> Data for review
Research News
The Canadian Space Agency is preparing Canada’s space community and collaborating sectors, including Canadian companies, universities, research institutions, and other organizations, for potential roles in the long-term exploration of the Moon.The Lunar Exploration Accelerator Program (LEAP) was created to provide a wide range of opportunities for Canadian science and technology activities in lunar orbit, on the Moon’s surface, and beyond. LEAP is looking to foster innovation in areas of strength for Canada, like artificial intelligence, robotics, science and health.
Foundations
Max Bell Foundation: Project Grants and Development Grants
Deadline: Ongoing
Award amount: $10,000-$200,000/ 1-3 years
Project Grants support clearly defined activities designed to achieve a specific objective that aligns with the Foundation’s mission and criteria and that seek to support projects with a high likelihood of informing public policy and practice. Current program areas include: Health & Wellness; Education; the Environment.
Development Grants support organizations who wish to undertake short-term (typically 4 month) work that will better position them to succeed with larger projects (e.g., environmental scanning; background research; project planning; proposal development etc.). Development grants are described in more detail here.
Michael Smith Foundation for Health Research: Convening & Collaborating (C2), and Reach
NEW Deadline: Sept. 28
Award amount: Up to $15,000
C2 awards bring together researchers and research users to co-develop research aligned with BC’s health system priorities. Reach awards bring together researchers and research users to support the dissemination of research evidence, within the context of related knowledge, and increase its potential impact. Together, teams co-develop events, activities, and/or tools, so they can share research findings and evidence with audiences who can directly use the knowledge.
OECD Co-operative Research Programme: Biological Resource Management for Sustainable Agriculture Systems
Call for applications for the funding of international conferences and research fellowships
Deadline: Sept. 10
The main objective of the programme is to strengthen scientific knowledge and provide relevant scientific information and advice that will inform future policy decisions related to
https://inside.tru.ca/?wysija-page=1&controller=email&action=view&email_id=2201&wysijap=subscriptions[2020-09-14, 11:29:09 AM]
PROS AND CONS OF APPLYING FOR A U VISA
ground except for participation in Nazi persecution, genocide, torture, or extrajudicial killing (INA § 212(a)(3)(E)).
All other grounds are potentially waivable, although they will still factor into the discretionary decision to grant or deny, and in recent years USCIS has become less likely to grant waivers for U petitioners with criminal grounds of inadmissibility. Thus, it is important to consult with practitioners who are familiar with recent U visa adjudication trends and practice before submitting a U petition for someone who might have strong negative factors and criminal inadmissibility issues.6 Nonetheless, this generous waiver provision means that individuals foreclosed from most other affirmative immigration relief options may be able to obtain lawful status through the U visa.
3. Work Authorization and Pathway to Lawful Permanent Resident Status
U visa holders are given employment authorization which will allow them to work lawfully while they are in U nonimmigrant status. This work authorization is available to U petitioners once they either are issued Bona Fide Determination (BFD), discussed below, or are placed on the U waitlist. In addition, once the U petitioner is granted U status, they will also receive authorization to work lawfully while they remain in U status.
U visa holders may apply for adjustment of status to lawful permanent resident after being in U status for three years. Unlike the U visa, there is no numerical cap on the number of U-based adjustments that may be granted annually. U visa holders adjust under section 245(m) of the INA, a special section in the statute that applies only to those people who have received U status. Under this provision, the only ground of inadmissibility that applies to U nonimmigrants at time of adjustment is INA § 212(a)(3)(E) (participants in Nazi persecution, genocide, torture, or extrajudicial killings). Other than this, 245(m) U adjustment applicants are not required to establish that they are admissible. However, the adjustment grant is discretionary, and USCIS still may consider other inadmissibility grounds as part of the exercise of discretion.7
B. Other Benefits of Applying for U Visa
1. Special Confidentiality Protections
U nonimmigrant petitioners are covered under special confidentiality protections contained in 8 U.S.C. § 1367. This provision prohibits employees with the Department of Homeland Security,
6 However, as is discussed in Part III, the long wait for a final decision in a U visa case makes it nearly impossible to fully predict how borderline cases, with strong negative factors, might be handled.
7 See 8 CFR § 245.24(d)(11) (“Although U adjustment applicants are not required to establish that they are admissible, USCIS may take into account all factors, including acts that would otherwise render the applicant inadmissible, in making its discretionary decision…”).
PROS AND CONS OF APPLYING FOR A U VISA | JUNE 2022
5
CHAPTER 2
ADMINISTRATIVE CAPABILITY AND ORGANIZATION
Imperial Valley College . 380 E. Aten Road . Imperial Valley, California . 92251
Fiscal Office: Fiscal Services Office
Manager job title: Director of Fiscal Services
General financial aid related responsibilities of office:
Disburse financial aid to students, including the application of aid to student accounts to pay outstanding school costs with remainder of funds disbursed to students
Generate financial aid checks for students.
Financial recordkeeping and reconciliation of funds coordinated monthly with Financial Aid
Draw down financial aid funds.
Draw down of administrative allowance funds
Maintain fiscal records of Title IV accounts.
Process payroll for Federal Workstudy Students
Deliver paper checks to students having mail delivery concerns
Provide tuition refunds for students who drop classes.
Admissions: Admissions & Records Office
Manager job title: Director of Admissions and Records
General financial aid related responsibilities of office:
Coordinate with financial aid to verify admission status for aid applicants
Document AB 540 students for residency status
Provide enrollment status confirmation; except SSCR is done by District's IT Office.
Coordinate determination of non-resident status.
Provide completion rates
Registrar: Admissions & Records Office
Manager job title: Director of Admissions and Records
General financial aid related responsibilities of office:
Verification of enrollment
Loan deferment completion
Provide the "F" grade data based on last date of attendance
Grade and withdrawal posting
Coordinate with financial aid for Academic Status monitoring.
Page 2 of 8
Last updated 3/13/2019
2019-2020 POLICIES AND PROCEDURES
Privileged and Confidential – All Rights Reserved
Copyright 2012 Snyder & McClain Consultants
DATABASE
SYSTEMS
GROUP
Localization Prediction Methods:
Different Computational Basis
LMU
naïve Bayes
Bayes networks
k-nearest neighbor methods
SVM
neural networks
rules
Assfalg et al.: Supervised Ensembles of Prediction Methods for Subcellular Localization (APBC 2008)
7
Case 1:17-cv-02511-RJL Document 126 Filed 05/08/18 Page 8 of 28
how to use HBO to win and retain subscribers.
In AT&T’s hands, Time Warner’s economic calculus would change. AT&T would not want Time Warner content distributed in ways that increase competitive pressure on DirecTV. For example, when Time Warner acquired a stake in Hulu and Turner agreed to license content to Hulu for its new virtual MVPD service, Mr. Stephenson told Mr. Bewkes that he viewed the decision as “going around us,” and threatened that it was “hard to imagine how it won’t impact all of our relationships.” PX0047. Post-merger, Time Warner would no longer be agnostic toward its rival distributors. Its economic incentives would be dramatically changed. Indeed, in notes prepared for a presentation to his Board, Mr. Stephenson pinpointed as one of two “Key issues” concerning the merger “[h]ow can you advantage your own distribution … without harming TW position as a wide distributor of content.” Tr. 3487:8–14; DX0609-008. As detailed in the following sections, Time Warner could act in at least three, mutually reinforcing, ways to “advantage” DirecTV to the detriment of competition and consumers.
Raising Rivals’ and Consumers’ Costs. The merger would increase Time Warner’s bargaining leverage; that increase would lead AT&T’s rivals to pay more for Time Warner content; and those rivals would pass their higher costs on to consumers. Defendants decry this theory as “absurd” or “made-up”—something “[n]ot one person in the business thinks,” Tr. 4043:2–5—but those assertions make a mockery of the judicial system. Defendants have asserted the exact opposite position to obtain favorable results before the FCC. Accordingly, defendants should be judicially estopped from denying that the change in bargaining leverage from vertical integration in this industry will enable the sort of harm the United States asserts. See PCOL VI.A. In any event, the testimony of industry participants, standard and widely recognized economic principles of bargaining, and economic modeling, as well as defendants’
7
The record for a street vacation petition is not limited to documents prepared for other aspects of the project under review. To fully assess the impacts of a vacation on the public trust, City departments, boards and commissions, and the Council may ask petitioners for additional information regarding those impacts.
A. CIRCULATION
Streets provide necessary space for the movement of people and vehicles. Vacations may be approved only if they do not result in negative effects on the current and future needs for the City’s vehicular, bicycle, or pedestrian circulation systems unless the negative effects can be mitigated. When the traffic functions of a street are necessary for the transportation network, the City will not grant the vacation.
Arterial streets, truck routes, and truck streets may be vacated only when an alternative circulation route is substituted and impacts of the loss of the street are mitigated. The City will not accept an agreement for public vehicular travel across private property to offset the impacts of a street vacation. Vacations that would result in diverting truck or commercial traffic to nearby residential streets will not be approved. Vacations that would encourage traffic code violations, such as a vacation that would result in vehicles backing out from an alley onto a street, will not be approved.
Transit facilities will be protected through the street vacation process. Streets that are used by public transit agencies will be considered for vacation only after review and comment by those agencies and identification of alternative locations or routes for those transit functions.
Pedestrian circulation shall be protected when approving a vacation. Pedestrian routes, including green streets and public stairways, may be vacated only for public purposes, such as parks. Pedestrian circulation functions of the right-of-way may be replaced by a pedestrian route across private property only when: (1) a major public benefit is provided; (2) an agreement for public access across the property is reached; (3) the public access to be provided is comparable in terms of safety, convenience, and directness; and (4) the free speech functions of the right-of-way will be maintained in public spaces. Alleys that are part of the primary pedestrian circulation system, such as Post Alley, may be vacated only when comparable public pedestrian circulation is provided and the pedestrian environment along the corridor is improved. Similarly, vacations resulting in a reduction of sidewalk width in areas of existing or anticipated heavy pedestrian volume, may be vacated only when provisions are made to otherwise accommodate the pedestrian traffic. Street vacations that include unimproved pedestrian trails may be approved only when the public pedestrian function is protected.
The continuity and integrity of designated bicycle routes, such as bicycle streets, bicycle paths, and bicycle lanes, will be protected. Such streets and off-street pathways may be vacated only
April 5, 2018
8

> Brief
The reply should hold only the lines from the top of the records through the line that has "Award amount: $10,000-$200,000/ 1-3 years", each one exact.

> Output of the task
Research News
The Canadian Space Agency is preparing Canada’s space community and collaborating sectors, including Canadian companies, universities, research institutions, and other organizations, for potential roles in the long-term exploration of the Moon.The Lunar Exploration Accelerator Program (LEAP) was created to provide a wide range of opportunities for Canadian science and technology activities in lunar orbit, on the Moon’s surface, and beyond. LEAP is looking to foster innovation in areas of strength for Canada, like artificial intelligence, robotics, science and health.
Foundations
Max Bell Foundation: Project Grants and Development Grants
Deadline: Ongoing
Award amount: $10,000-$200,000/ 1-3 years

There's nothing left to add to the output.